*** TASK INPUTS Section Begins ***

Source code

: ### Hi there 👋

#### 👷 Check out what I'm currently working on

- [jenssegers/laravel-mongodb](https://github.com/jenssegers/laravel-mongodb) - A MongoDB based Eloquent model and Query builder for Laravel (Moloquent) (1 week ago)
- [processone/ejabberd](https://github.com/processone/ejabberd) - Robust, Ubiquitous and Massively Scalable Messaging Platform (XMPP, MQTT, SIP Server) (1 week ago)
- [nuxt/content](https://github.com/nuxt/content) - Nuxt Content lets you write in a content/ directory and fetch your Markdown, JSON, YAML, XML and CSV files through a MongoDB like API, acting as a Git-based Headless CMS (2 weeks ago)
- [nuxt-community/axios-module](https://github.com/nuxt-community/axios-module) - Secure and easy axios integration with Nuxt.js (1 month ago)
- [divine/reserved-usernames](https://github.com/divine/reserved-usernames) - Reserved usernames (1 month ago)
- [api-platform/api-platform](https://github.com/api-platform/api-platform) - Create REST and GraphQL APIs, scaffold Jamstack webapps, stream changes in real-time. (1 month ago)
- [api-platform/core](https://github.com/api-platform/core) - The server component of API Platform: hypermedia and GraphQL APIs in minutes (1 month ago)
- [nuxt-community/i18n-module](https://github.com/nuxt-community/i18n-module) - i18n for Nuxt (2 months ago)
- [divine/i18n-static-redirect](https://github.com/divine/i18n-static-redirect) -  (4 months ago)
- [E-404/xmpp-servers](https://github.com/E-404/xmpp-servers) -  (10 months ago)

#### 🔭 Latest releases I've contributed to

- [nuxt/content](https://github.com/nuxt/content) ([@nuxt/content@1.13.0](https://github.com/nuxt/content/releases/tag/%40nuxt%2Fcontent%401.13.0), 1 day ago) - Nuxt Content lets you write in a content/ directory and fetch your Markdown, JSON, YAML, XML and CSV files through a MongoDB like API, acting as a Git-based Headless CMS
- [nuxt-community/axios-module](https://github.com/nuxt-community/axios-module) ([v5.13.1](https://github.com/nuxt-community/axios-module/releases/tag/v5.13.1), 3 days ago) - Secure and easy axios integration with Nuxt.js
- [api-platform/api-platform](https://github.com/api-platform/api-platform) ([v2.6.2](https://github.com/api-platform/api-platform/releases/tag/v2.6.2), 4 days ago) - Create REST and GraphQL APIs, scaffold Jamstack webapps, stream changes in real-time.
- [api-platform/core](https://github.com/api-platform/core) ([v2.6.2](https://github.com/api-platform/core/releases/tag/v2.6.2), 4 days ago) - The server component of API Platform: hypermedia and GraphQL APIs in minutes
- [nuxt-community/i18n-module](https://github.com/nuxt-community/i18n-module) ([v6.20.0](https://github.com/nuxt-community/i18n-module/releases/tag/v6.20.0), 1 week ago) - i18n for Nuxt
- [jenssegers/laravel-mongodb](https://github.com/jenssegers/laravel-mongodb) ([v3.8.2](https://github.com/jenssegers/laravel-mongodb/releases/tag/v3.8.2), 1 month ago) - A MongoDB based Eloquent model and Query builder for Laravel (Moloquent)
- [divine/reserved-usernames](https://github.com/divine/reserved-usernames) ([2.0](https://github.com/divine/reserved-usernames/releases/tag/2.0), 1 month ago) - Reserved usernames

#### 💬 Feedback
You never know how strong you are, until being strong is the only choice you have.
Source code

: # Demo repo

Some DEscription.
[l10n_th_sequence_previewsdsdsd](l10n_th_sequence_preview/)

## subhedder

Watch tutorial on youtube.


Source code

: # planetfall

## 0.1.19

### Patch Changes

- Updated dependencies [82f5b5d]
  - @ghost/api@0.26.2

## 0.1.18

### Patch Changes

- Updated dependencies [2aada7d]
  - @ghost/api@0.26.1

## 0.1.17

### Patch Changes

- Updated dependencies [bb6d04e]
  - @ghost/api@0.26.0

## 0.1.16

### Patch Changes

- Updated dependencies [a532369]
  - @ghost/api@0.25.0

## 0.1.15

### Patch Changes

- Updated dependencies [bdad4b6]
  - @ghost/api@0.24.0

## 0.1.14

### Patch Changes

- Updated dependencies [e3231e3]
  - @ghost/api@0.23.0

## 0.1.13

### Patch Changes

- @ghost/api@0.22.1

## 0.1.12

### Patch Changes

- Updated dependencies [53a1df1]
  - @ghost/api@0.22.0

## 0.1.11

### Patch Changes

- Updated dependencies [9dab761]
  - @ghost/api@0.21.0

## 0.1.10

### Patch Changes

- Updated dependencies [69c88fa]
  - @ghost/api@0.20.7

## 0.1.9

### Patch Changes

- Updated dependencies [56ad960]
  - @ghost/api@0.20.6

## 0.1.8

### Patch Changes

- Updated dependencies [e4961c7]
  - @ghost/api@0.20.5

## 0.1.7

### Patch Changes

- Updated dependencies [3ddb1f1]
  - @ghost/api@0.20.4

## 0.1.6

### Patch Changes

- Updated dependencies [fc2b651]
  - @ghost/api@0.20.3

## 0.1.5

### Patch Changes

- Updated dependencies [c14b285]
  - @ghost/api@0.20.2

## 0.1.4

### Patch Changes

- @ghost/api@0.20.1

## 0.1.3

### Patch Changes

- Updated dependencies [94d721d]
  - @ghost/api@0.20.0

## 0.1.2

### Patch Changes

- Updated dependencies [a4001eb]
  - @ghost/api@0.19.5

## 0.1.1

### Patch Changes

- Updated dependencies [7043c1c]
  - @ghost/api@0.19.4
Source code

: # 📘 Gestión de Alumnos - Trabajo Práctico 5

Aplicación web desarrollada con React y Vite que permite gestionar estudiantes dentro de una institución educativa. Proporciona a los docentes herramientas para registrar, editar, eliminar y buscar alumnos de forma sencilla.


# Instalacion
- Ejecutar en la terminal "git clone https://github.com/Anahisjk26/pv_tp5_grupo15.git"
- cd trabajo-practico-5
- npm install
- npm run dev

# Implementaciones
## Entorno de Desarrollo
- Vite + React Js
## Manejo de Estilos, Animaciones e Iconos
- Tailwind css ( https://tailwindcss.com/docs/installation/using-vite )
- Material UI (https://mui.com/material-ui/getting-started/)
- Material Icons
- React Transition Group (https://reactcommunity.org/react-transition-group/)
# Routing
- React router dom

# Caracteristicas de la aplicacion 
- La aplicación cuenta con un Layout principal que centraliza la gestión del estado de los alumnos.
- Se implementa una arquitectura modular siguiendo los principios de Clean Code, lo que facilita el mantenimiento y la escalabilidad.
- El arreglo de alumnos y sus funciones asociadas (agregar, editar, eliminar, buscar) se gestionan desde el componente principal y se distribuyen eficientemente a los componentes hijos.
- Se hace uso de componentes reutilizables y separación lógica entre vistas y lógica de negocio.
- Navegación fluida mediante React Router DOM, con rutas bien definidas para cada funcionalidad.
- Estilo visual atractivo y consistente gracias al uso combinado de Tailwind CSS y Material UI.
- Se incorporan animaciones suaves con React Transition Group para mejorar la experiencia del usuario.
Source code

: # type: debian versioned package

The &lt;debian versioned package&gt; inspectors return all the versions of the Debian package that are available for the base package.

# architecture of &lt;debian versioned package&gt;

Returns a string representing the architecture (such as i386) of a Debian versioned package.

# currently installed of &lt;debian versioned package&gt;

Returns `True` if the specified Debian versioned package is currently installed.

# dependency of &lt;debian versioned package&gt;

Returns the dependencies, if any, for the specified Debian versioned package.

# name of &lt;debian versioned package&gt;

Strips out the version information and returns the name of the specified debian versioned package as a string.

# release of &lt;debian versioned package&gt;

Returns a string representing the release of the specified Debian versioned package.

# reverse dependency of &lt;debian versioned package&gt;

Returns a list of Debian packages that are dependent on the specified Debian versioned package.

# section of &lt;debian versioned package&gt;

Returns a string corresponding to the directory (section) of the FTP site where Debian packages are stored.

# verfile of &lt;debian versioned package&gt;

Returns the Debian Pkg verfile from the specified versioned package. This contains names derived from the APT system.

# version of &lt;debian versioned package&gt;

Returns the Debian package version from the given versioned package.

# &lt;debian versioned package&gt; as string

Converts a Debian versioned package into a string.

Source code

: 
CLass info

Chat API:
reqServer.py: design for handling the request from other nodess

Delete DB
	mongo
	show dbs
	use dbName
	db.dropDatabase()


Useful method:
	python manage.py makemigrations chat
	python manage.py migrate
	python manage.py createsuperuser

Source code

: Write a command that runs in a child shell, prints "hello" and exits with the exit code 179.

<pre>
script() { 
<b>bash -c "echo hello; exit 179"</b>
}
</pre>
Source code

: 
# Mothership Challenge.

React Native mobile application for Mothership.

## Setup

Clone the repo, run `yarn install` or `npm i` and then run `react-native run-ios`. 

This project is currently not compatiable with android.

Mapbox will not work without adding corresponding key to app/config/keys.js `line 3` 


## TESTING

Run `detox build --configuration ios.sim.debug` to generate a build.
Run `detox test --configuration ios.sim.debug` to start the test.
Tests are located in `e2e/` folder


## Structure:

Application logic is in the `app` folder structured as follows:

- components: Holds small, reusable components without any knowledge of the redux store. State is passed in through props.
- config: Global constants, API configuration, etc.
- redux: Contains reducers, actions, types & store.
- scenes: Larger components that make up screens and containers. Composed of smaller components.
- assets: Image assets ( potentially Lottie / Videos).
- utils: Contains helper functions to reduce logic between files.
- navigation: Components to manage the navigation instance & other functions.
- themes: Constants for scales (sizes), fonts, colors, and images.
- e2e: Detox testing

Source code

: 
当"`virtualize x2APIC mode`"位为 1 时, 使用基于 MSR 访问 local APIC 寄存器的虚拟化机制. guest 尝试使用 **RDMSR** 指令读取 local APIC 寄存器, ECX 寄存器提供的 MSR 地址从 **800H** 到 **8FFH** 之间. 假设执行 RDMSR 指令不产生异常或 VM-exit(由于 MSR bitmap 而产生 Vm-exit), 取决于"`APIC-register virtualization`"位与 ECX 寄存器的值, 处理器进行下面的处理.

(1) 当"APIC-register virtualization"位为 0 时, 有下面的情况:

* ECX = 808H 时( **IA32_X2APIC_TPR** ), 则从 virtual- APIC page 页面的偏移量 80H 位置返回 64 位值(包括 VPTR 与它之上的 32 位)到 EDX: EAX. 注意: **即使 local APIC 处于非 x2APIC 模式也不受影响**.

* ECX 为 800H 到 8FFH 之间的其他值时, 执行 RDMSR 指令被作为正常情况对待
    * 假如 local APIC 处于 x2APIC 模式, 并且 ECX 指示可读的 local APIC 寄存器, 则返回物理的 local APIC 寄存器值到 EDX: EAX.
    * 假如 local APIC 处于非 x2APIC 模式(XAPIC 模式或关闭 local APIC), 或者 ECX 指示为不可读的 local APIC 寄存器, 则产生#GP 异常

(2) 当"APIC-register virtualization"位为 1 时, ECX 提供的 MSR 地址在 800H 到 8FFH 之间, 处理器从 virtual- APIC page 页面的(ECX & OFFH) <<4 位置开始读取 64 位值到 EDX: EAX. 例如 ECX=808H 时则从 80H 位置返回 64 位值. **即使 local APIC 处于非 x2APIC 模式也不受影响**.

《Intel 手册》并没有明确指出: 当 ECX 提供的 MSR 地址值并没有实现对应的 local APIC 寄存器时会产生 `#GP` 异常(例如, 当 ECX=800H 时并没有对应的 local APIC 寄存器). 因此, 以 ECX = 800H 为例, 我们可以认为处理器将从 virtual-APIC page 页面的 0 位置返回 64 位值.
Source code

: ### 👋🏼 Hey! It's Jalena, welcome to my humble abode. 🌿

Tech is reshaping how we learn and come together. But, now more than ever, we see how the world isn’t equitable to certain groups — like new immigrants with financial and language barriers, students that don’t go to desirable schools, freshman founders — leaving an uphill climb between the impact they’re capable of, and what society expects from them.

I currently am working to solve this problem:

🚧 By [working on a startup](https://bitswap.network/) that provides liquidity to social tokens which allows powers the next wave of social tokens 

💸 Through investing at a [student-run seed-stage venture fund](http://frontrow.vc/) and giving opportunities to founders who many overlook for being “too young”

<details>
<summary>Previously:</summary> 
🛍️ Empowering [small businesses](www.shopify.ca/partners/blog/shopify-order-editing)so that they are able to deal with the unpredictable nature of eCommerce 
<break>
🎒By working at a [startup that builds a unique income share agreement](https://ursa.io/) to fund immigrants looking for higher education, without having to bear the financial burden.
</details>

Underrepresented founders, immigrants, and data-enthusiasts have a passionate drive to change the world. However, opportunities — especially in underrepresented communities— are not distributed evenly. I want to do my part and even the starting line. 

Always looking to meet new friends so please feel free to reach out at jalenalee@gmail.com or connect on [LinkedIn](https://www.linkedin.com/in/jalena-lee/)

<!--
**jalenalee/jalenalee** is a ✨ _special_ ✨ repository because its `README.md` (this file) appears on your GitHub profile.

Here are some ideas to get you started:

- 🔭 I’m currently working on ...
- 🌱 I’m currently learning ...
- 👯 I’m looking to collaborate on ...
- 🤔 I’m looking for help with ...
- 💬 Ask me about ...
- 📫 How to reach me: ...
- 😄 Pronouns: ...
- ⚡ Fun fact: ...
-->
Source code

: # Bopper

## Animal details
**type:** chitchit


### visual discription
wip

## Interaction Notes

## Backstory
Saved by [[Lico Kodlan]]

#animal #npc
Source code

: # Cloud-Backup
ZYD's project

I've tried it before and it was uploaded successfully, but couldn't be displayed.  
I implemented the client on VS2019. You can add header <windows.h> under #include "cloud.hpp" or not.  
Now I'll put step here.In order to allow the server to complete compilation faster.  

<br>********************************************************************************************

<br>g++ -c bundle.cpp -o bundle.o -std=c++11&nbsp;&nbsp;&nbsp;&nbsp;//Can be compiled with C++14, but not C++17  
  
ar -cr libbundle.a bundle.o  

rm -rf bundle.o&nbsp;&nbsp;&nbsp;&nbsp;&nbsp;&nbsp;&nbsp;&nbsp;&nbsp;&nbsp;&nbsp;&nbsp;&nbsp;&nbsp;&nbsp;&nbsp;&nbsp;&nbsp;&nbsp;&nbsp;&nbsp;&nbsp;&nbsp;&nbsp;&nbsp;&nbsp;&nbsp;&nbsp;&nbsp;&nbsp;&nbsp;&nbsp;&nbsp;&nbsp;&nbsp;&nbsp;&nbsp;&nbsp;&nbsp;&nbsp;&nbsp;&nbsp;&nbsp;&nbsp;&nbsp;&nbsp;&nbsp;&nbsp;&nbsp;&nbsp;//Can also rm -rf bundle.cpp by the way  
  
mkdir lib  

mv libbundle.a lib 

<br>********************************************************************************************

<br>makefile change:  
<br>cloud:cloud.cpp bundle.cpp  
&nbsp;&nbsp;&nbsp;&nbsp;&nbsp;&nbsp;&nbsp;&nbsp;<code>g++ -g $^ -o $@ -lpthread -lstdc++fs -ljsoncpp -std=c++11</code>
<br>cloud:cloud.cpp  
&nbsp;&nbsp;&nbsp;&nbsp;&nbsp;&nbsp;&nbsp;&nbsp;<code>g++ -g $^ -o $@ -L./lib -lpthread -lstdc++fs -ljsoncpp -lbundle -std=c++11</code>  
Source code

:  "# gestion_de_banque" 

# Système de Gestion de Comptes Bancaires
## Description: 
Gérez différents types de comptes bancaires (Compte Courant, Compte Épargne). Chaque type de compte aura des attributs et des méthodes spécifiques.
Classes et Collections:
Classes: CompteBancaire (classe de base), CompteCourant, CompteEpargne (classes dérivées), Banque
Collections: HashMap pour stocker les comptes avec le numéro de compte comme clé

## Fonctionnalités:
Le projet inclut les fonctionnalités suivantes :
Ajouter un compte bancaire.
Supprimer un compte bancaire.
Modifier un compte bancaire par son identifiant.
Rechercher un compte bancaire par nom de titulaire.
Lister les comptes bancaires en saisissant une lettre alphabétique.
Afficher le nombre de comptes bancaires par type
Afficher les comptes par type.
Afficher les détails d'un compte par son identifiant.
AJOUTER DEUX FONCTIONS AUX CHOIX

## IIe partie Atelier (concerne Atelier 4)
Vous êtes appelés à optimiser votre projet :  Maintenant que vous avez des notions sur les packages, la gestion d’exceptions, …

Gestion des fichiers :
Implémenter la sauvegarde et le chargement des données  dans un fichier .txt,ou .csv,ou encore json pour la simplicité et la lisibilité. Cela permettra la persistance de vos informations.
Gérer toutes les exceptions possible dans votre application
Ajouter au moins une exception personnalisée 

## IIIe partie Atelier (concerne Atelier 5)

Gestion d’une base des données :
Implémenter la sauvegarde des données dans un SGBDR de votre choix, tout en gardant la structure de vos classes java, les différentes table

*** TASK INPUTS Section Ends ***

TASK OBJECTIVE — Reading through the material above, work out how many lines include "founders", then state that number alone.

EXERCISE ANSWER — 3